== Data for analysis

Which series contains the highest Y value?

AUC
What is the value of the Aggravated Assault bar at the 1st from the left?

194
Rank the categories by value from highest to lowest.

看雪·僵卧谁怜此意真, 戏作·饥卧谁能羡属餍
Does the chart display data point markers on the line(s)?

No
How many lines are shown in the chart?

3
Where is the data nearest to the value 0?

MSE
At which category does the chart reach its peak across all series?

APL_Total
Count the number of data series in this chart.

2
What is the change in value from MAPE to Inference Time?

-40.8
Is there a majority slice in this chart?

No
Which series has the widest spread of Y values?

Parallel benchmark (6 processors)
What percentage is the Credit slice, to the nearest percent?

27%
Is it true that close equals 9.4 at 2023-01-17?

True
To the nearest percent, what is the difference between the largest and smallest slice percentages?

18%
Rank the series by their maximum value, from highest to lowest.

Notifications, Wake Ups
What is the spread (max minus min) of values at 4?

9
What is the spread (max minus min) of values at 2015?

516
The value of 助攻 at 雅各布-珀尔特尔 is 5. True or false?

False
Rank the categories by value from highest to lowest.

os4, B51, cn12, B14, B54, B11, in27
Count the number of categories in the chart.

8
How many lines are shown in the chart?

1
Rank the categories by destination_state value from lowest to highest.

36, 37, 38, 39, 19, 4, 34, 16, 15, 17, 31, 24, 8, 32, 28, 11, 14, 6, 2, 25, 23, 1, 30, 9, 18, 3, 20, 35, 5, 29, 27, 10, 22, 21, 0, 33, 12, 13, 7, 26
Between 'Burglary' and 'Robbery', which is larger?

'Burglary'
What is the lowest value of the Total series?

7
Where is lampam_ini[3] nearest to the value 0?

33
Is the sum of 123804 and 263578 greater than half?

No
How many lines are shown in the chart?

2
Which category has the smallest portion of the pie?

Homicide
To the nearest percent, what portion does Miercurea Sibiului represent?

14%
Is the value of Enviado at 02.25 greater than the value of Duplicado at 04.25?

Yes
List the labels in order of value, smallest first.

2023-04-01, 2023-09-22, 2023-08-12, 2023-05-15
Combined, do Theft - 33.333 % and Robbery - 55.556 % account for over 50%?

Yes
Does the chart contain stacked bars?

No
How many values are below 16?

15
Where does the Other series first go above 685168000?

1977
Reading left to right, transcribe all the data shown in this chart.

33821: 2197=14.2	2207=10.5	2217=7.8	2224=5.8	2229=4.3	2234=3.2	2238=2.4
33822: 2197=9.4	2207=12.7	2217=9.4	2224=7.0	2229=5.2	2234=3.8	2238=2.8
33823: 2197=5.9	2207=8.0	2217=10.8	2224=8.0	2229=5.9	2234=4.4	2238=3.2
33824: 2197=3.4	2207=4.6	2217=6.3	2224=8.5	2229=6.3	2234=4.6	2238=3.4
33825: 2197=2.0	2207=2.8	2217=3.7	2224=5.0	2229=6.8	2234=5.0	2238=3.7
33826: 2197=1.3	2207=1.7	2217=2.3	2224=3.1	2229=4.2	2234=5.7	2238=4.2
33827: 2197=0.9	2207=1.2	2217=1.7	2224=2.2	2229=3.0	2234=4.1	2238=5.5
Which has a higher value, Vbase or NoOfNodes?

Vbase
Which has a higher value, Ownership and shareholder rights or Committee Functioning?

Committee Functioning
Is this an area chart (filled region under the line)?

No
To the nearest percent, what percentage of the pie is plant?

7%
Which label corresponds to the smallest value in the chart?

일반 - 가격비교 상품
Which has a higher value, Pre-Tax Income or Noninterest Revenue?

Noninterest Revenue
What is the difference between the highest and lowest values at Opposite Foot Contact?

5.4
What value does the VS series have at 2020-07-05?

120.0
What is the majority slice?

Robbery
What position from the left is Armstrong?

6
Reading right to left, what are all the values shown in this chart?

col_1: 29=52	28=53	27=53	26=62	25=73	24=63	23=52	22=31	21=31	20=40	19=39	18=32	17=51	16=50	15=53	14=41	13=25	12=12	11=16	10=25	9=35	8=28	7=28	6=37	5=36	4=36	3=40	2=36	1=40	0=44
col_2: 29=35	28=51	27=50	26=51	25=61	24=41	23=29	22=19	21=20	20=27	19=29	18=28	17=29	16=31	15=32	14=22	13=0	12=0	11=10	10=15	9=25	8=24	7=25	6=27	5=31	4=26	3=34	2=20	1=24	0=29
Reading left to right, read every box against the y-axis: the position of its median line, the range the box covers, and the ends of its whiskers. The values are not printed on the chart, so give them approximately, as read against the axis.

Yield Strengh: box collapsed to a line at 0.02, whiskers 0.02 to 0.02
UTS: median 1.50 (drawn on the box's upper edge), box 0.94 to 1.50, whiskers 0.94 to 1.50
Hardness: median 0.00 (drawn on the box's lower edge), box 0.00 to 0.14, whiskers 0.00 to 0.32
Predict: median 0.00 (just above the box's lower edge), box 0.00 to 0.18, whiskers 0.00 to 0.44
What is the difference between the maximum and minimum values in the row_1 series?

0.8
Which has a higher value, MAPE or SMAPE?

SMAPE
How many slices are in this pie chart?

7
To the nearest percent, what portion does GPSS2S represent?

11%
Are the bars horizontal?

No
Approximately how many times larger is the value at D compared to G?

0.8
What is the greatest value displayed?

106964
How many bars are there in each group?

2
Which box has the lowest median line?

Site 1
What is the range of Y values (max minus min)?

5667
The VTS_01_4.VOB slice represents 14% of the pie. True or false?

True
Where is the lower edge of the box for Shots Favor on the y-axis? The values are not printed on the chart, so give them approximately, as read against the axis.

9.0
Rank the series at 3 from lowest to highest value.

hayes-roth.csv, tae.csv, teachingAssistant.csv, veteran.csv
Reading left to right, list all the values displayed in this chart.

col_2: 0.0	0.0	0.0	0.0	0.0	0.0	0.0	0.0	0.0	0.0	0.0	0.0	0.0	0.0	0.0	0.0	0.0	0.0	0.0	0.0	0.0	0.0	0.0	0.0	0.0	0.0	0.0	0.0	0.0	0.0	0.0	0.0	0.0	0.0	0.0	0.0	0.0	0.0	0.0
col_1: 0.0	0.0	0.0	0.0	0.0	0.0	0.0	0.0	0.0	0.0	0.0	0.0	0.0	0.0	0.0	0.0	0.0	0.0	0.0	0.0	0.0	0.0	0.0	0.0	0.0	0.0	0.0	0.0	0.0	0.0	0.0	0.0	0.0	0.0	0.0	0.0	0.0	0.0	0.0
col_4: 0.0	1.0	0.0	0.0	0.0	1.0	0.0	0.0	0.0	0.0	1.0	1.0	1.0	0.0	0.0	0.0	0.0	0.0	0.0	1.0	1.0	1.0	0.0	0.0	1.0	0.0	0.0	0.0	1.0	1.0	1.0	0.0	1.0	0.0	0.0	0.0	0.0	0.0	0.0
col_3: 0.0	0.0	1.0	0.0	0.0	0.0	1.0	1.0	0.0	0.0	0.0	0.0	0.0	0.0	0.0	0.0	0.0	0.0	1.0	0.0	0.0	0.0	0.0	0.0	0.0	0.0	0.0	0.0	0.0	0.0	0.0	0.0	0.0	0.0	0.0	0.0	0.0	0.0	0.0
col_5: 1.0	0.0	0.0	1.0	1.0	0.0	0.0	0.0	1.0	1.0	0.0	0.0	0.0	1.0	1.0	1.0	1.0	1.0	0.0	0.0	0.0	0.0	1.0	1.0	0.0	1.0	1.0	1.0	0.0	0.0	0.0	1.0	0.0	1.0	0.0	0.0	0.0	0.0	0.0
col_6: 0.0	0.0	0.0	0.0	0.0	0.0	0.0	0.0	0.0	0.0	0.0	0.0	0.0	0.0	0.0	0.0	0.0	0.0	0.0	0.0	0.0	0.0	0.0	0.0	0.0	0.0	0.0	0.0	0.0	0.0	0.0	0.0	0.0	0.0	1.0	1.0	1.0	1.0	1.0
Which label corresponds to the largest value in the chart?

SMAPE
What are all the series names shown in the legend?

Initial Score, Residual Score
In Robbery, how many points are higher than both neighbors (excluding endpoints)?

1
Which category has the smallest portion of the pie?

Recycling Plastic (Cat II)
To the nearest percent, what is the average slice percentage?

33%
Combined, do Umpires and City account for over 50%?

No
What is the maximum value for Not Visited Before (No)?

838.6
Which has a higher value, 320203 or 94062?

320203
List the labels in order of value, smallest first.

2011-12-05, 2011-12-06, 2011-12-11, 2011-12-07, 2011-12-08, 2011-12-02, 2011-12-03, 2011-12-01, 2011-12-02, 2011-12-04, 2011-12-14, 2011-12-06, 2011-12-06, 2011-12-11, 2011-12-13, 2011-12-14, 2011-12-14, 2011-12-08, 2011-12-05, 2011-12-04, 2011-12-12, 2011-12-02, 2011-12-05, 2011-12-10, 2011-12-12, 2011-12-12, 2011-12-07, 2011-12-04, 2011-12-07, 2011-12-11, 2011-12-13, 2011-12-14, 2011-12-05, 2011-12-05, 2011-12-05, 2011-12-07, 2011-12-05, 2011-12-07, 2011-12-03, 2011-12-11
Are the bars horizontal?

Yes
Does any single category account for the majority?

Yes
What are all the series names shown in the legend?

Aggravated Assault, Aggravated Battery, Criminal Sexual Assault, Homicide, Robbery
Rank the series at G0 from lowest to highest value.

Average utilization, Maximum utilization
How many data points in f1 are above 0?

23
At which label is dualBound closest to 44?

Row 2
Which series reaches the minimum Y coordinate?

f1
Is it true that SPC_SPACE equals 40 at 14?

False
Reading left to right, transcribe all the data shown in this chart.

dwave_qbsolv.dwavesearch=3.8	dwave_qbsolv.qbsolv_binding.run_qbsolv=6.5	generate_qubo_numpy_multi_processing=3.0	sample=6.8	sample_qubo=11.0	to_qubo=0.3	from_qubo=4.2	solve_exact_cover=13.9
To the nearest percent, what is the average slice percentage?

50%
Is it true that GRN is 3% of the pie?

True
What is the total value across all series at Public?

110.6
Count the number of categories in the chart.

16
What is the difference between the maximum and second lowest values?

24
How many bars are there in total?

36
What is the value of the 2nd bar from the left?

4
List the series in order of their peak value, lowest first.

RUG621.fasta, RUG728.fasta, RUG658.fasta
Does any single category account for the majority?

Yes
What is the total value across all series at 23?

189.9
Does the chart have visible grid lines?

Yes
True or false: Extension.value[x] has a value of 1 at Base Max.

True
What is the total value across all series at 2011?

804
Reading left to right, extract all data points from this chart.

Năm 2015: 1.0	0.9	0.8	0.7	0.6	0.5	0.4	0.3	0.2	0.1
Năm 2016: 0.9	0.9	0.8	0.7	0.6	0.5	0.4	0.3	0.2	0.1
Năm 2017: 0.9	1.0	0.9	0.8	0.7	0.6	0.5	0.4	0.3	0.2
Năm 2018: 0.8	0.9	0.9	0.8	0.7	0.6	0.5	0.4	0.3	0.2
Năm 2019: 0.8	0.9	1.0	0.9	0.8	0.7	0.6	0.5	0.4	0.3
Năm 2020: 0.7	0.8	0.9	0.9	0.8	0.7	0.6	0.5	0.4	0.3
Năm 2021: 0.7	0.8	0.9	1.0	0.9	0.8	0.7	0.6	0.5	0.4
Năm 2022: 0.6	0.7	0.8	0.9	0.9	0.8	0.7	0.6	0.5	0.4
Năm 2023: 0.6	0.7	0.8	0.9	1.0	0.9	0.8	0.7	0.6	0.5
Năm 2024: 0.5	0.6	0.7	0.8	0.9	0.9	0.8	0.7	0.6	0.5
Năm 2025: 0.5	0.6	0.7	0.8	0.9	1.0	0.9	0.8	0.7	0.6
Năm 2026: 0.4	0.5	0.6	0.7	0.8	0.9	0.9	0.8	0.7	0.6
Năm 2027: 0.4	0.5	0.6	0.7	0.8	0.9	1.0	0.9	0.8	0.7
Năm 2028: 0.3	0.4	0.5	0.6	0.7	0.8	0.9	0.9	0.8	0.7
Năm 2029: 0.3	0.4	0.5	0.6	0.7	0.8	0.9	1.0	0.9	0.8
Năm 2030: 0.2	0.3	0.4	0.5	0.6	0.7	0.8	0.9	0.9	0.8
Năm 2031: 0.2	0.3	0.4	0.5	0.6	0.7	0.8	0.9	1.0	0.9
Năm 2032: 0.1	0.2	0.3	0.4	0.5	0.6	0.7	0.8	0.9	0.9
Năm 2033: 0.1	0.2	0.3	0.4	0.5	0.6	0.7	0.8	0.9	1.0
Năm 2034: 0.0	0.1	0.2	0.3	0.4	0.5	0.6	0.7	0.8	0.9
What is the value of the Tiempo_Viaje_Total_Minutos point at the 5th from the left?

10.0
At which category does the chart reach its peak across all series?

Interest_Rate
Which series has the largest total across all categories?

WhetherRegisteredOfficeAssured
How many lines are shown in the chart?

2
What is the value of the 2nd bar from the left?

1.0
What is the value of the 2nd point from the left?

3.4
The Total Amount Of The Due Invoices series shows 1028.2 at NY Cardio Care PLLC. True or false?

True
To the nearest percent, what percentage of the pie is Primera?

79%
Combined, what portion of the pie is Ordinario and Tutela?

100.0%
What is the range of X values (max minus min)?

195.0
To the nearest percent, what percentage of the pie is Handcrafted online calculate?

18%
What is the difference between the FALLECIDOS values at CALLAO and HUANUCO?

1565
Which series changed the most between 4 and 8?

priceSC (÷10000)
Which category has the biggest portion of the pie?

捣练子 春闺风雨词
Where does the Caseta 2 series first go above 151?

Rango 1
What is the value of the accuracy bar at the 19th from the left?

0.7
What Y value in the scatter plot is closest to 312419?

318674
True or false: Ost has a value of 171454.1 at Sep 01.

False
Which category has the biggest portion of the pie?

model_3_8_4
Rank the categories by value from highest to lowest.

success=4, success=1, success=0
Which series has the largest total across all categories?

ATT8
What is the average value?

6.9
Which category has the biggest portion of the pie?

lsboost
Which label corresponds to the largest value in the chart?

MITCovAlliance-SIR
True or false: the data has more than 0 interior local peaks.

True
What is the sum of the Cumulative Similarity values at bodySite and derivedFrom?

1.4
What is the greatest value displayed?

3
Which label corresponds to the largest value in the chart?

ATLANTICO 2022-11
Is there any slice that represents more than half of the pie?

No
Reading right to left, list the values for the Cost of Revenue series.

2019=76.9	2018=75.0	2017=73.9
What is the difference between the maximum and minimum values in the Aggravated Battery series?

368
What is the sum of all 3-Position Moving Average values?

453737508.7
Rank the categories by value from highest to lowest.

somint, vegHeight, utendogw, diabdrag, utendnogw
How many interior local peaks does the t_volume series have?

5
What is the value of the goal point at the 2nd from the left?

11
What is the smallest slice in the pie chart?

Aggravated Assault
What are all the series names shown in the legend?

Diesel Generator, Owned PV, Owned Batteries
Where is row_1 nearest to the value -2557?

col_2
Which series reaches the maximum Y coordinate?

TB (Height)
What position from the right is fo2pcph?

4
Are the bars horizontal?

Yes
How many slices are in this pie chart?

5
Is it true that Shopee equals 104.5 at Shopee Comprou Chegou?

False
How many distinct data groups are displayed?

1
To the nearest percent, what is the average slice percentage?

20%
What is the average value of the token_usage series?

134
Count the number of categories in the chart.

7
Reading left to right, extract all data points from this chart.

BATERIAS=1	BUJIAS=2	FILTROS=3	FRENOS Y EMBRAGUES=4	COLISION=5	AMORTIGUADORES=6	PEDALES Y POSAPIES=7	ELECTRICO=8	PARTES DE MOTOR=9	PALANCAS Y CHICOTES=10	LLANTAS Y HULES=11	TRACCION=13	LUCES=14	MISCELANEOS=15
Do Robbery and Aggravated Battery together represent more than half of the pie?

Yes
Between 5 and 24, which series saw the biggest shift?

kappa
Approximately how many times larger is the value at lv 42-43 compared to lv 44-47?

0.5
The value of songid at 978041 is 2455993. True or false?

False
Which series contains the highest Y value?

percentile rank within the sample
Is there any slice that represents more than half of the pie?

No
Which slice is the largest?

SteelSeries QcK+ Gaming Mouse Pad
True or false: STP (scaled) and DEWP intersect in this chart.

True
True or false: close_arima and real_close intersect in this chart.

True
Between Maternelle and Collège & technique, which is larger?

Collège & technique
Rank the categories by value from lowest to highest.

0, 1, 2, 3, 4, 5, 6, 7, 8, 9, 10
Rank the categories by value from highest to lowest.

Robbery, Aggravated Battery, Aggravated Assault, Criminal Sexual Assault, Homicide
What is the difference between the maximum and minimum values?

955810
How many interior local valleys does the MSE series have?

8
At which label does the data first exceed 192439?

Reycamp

====

» Exercise instructions: Reproduce the material word for word, from its first line through the line containing "Where is the data nearest to the value 0?".

» Solution below:
Which series contains the highest Y value?

AUC
What is the value of the Aggravated Assault bar at the 1st from the left?

194
Rank the categories by value from highest to lowest.

看雪·僵卧谁怜此意真, 戏作·饥卧谁能羡属餍
Does the chart display data point markers on the line(s)?

No
How many lines are shown in the chart?

3
Where is the data nearest to the value 0?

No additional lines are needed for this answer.